Professor Phil Bland from Curtin University stated that the meteor had exploded too high to cause much more severe damage. Bland further said, “It’s in the range of a small nuclear weapon. Because it exploded at an altitude of 31.5 km it didn’t do any damage.”

In one of the video clips, a bright spot of light is seen streaking across the sky, increasing in intensity. The small point of greenish-white light then explodes into a big orange ball of flame when the meteor explodes.

Meteor Shower Scientists detect alien signals from space. Pictured: A Perseid meteor streaks across the sky over the Lovell Radio Telescope at Jodrell Bank on August 13, 2013 in Holmes Chapel, United Kingdom. Photo: Christopher Furlong/Getty Images

Steve Chesley, an aerospace engineer at NASA, told ABC radio that the size of the meteor could have been that of a small car when it entered the earth’s atmosphere. 

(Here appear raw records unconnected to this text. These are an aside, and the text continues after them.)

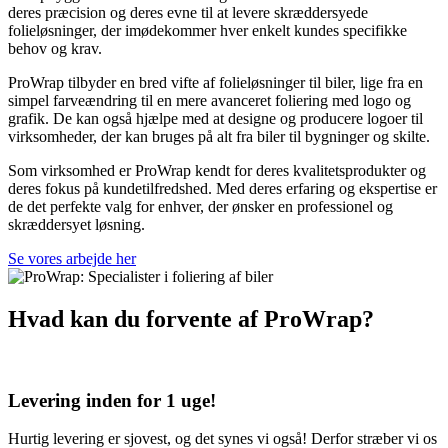
deres præcision og deres evne til at levere skræddersyede
folieløsninger, der imødekommer hver enkelt kundes specifikke
behov og krav.
ProWrap tilbyder en bred vifte af folieløsninger til biler, lige fra en
simpel farveændring til en mere avanceret foliering med logo og
grafik. De kan også hjælpe med at designe og producere logoer til
virksomheder, der kan bruges på alt fra biler til bygninger og skilte.
Som virksomhed er ProWrap kendt for deres kvalitetsprodukter og
deres fokus på kundetilfredshed. Med deres erfaring og ekspertise er
de det perfekte valg for enhver, der ønsker en professionel og
skræddersyet løsning.
Se vores arbejde her
Hvad kan du forvente af ProWrap?
Levering inden for 1 uge!
Hurtig levering er sjovest, og det synes vi også! Derfor stræber vi os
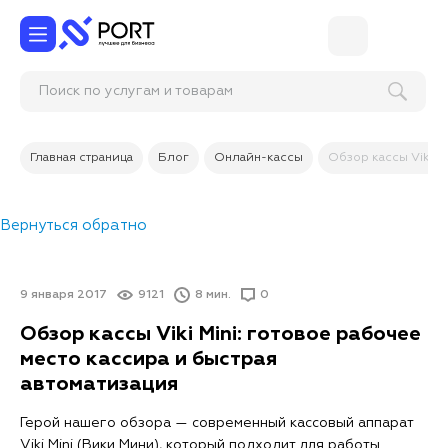
Поиск по услугам и товарам
Главная страница
Блог
Онлайн-кассы
Обзор кассы Viki M
Вернуться обратно
9 января 2017
9121
8 мин.
0
Обзор кассы Viki Mini: готовое рабочее
место кассира и быстрая
автоматизация
Герой нашего обзора — современный кассовый аппарат
Viki Mini (Вики Мини), который подходит для работы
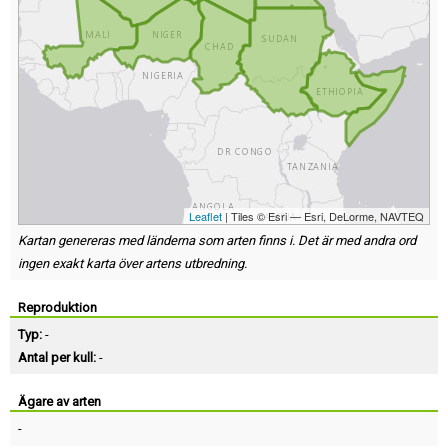
Leaflet
| Tiles © Esri — Esri, DeLorme, NAVTEQ
Kartan genereras med länderna som arten finns i. Det är med andra ord
ingen exakt karta över artens utbredning.
Reproduktion
Typ:
-
Antal per kull:
-
Ägare av arten
-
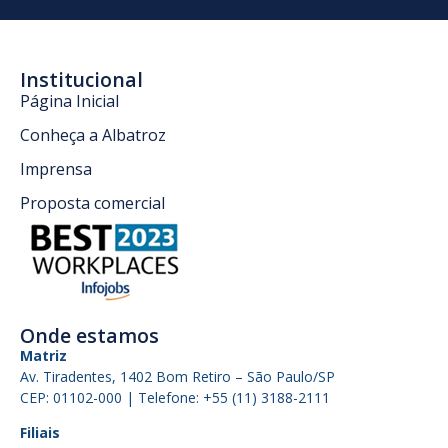
Institucional
Página Inicial
Conheça a Albatroz
Imprensa
Proposta comercial
Onde estamos
Matriz
Av. Tiradentes, 1402 Bom Retiro – São Paulo/SP
CEP: 01102-000 | Telefone: +55 (11) 3188-2111
Filiais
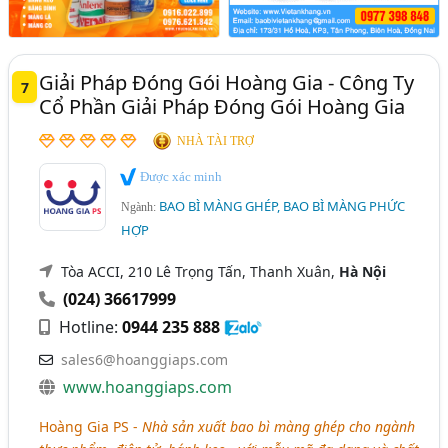
Giải Pháp Đóng Gói Hoàng Gia - Công Ty
7
Cổ Phần Giải Pháp Đóng Gói Hoàng Gia
NHÀ TÀI TRỢ
Được xác minh
BAO BÌ MÀNG GHÉP, BAO BÌ MÀNG PHỨC
Ngành:
HỢP
Tòa ACCI, 210 Lê Trọng Tấn, Thanh Xuân,
Hà Nội
(024) 36617999
Hotline:
0944 235 888
sales6@hoanggiaps.com
www.hoanggiaps.com
Hoàng Gia PS -
Nhà sản xuất bao bì màng ghép cho ngành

“You wouldn’t want it to land on your head," he said. "But these wouldn’t really do any damage on the ground. What the folk there along the coast of South Australia saw was a spectacular light show, probably a very loud sonic boom that would rattle the windows. This wasn’t big enough to break windows I expect, and then just small pebbles falling to the Earth and not at hypersonic velocities, they slow down very quickly.”